# [Work instruction A]
Which MySQL version do the examples in the Write Set post assume you need in order to see the impact of the Write Set bug?
# [Work instruction B]
Repeat the Write Set post word for word from "The examples in" to "I used myself.".

Monday, January 8, 2018

Write Set in MySQL 5.7: Group Replication

In my previous post, I write that Write Set is not only in MySQL 8.0 but also in MySQL 5.7 though a little hidden.  In this post, I describe Write Set in 5.7 and this will bring us in the inner-working of Group Replication.  I am also using this opportunity to explain and show why members of a group can replicate faster than a standard slave.  We will also see the impacts, on Group Replication, of the Write Set bug that I presented in my last post.

The examples in this post assume that you have a working Group Replication installation (with MySQL 5.7.20 to see the impact of the Write Set bug).  I am not describing how to set up Group Replication as Matt Lord already published a good MySQL Group Replication quick start guide that I used myself.

# [Provided data]

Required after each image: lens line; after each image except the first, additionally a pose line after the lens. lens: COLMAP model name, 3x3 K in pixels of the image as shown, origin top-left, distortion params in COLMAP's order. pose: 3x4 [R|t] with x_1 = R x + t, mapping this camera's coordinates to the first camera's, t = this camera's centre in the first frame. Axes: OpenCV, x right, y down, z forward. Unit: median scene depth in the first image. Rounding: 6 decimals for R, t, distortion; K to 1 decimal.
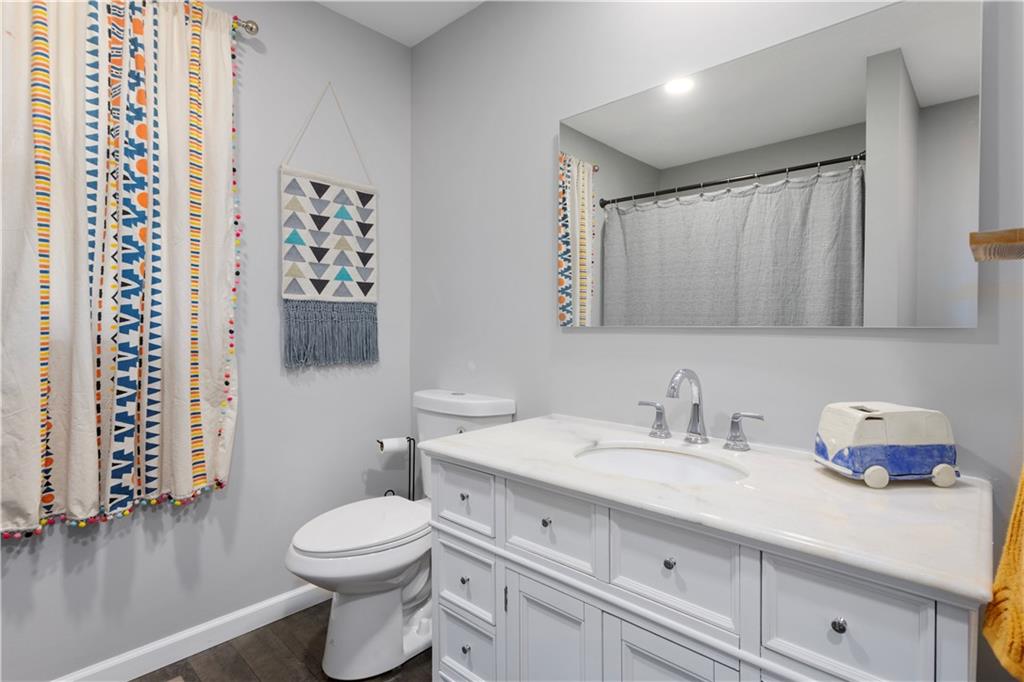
lens RADIAL K [[499.4, 0, 501.3], [0, 499.4, 330.6], [0, 0, 1]] dist [0.003099, 0.000068]
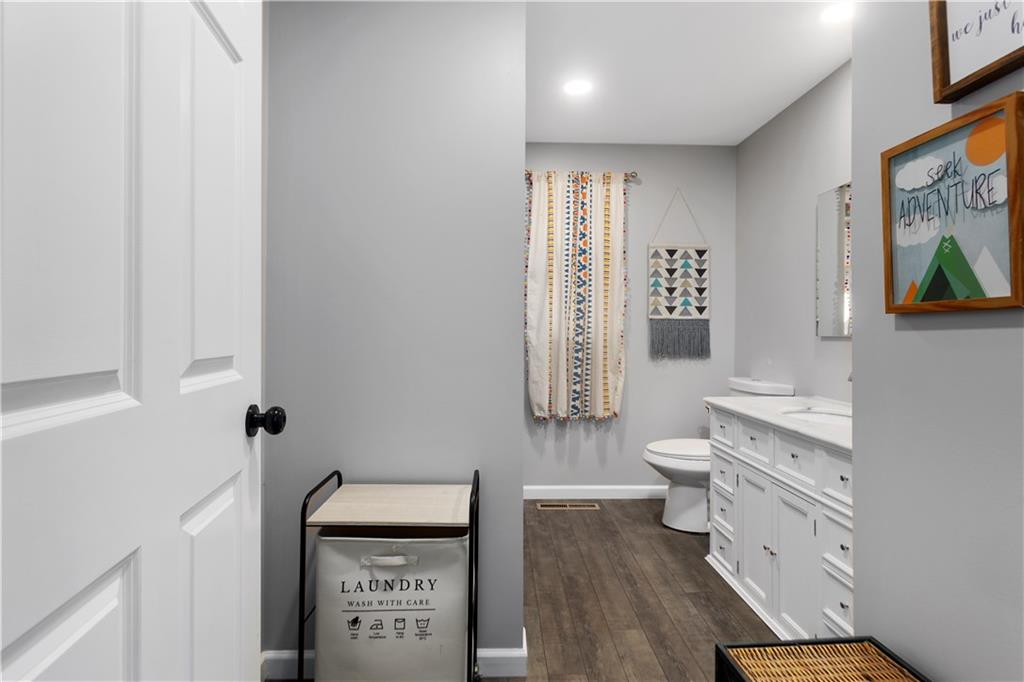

# [Written reply A]
MySQL 5.7.20

# [Written reply B]
The examples in this post assume that you have a working Group Replication installation (with MySQL 5.7.20 to see the impact of the Write Set bug).  I am not describing how to set up Group Replication as Matt Lord already published a good MySQL Group Replication quick start guide that I used myself.